European Commission has granted final approval to Solvay and Ineos for their 50:50 chlorvinyls joint venture, to be known as Inovyn. This follows Commission approval of International Chemical Investors Group's (ICIG) acquisition of the remedy business that is being divested by Ineos as a condition of clearance.
 
Solvay and Ineos will now make final preparations to close their agreement and to form Inovyn on 1 July 2015.
 
"We are delighted to have achieved this very important milestone and to be able to move forward with Inovyn.
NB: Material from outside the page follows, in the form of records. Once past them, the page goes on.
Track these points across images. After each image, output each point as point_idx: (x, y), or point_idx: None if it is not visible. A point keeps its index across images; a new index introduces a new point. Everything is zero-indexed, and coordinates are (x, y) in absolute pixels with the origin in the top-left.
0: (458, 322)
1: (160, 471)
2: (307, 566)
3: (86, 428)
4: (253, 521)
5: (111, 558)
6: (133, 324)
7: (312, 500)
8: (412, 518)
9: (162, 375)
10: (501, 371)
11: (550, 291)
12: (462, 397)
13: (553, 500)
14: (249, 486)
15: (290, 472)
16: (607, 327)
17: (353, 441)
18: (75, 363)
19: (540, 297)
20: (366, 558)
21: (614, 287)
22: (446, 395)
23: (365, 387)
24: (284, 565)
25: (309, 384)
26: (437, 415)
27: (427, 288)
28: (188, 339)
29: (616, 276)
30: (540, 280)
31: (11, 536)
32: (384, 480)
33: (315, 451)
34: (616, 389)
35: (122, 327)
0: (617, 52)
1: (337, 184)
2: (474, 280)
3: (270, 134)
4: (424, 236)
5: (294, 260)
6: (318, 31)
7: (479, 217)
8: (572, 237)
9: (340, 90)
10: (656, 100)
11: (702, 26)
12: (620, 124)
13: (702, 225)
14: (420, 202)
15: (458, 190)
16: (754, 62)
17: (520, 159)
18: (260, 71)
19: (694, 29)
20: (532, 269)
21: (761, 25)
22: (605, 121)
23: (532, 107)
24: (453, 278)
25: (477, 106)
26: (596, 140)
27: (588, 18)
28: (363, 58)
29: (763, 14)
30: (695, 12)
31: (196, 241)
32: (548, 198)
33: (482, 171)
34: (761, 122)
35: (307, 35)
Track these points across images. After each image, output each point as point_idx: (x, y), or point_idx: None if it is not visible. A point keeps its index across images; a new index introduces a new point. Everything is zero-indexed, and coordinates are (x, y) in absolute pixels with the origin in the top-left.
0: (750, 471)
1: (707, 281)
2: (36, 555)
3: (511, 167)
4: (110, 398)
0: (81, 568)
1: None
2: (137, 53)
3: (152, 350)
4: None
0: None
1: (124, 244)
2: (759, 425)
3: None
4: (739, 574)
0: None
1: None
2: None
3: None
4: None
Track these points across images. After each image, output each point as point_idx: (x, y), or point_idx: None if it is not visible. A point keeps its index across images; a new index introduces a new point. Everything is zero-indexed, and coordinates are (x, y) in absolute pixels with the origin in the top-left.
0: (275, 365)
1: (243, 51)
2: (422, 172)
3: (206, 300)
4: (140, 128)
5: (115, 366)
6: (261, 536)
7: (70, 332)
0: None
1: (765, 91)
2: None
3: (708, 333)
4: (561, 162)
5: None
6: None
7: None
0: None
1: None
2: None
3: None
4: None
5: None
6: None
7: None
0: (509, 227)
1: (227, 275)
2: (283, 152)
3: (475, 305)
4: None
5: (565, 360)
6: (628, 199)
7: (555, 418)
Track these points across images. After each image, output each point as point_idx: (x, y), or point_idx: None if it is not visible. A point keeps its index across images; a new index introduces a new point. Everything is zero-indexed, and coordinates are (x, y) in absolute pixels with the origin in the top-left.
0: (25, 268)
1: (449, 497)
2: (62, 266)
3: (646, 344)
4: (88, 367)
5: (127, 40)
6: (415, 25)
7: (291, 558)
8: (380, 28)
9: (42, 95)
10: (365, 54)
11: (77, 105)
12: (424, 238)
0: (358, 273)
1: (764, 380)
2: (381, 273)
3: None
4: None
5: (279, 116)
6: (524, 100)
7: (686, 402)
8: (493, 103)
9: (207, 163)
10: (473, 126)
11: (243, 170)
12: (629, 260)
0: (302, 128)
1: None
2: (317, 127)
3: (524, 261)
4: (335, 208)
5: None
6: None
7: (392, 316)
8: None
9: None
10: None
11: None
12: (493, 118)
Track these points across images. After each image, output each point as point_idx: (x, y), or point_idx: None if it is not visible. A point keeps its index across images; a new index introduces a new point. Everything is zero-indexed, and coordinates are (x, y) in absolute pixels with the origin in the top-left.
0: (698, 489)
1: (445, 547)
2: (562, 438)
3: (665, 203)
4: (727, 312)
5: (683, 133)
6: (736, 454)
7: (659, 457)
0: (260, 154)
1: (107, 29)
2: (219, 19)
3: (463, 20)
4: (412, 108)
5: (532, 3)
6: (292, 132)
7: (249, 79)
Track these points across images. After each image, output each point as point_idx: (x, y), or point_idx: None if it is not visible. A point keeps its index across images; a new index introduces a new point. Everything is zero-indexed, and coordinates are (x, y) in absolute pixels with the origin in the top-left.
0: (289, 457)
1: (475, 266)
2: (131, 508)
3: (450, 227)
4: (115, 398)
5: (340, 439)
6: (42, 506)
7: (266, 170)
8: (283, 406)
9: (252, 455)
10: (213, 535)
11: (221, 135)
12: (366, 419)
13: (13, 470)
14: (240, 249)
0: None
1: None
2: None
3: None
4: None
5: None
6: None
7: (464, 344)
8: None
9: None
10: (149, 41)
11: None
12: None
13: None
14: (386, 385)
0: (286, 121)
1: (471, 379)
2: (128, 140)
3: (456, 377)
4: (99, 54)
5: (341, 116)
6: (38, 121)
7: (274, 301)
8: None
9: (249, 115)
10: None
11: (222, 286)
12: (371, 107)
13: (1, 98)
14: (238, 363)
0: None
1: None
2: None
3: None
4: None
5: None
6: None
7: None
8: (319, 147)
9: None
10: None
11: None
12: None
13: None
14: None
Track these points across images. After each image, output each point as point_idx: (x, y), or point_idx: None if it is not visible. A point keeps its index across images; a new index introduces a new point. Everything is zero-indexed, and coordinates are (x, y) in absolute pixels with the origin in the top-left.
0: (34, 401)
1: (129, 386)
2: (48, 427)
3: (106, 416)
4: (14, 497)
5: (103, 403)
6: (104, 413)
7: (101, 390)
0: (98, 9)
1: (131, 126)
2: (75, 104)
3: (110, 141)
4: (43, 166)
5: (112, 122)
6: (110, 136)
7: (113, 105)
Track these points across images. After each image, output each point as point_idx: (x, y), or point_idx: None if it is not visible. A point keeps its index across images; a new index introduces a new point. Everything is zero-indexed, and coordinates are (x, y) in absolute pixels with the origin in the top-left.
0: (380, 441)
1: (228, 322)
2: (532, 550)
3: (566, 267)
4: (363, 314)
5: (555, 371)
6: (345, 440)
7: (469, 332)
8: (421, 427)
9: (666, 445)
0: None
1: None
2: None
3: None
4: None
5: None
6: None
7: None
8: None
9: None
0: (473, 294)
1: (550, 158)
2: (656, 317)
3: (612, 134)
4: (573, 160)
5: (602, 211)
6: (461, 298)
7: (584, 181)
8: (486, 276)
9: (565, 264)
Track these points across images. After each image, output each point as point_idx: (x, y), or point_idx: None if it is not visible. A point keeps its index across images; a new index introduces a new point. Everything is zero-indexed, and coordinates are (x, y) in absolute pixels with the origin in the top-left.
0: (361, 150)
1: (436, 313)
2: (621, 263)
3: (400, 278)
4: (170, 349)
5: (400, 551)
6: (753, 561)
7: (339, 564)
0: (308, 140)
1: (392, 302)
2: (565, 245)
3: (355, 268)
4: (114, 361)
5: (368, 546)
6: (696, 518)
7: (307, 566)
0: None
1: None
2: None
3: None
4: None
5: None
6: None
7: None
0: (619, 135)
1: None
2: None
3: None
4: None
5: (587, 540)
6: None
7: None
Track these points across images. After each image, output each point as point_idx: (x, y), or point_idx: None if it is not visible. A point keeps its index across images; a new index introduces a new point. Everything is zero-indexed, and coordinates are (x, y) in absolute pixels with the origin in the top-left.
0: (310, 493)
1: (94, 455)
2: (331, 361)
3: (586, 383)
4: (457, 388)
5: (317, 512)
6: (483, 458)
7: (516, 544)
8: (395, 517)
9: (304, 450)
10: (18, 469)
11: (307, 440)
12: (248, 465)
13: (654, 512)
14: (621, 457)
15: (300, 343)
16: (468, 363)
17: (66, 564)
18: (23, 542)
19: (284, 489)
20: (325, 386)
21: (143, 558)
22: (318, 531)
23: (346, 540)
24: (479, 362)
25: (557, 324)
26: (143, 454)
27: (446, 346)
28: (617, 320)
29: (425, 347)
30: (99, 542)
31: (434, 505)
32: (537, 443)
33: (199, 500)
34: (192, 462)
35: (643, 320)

The joint venture will bring together the strengths of the respective chlorvinyls activities of Ineos and Solvay to create a world scale business that will be better able to serve its customers and rapidly respond to changing European markets,” commented Chris Tane, CEO, Ineos ChlorVinyls and future CEO of Inovyn.
 
To be headquartered in London, Inovyn will have pro-forma sales of more than Euro 3 billion, with assets across 18 sites in Belgium, France, Germany, Italy, Norway, Spain, Sweden and the UK.
 
Karim Hajjar, chief financial officer and member of Solvay's executive committee, said, "The formation of Inovyn is a major step in the reshaping of Solvay's portfolio and business profile. Inovyn will be a highly competitive and solid player, securing the long-term prospects of our customers and the employees who will become part of the joint venture."